# Humidity Solarventi



## Margarida Mac (May 11, 2013)

I am considering installing a Solarventi system to combat humidity and ventilation issues when my house in the Algarve is empty. Anyone using the system able to comment on it's effectiveness?


----------



## MrBife (Jul 26, 2009)

Excellent product, if a bit expensive. It will certainly go a long way towards removing the effects but if you have major damp issues it won't remove the cause.

Have direct experience of it in several locations and it definitely works

If you were interested. you could save big money by building one yourself


----------



## canoeman (Mar 3, 2011)

Think that could well be next project family visiting shortly will solve can issue


----------



## SheilaT (May 27, 2019)

*Solarventi*



Margarida Mac said:


> I am considering installing a Solarventi system to combat humidity and ventilation issues when my house in the Algarve is empty. Anyone using the system able to comment on it's effectiveness?

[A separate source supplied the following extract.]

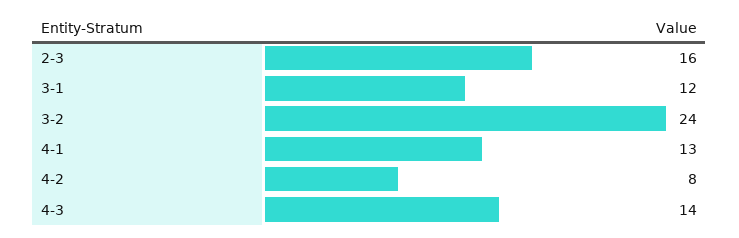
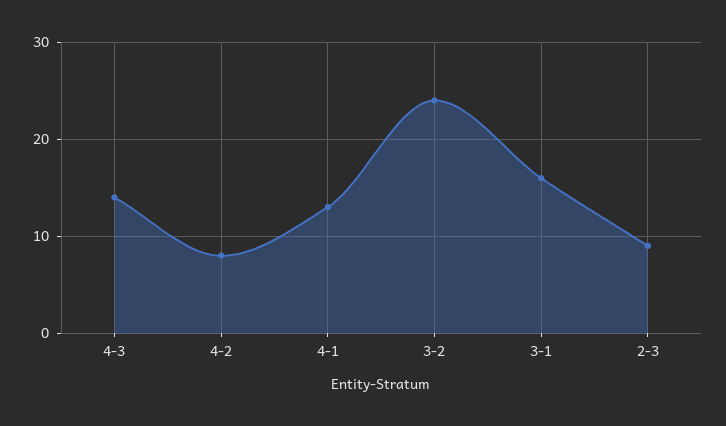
2-3: 16 -> 9
3-1: 12 -> 16

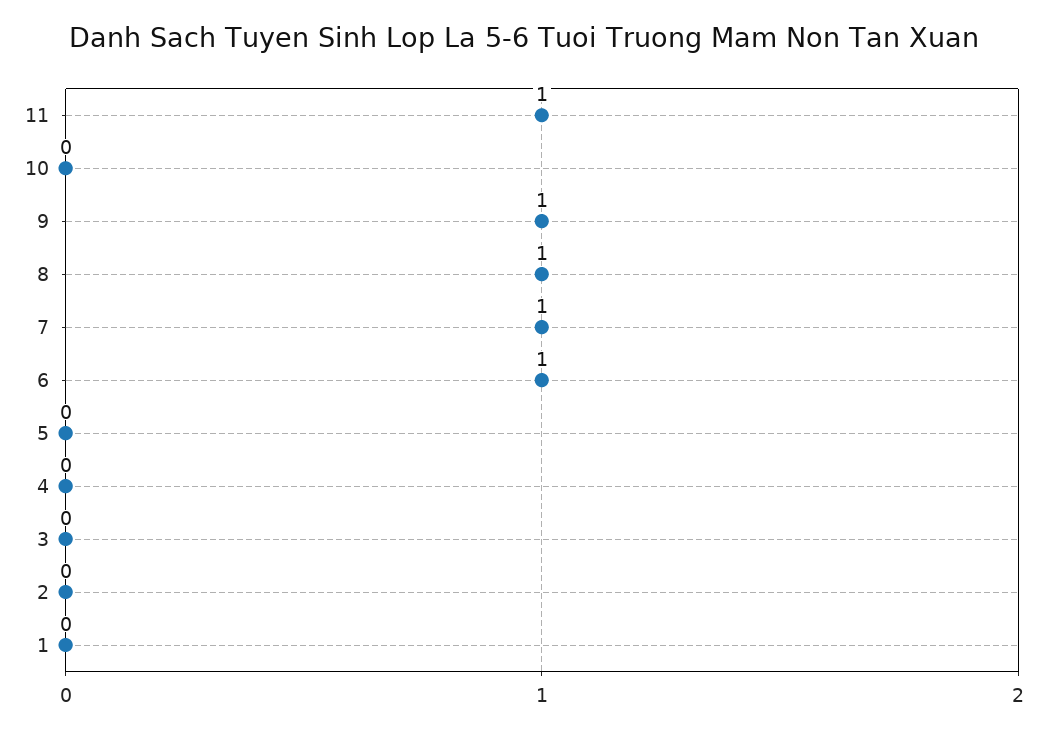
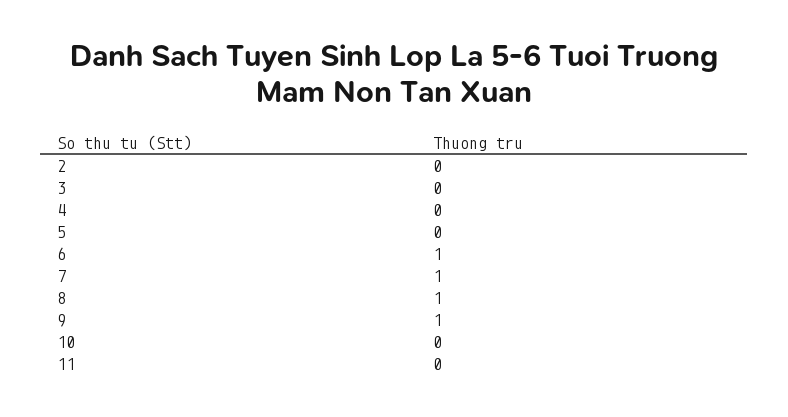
11: 1 -> 0
1: 0 -> none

Did you install this product and if so which company did you use? I'm trying to find someone in the western Algarve to install before next winter.


----------



## MrBife (Jul 26, 2009)

ffsolar in Aljezur (ffsolar.com) are agents but there may be others if you just contact the manufacturers and ask who distributes/installs in your area.


----------



## okemoski2 (Feb 7, 2017)

I have just seen your post regarding the Solarventi system. Just to let you know we had our system installed last year and are very happy with it so far.


----------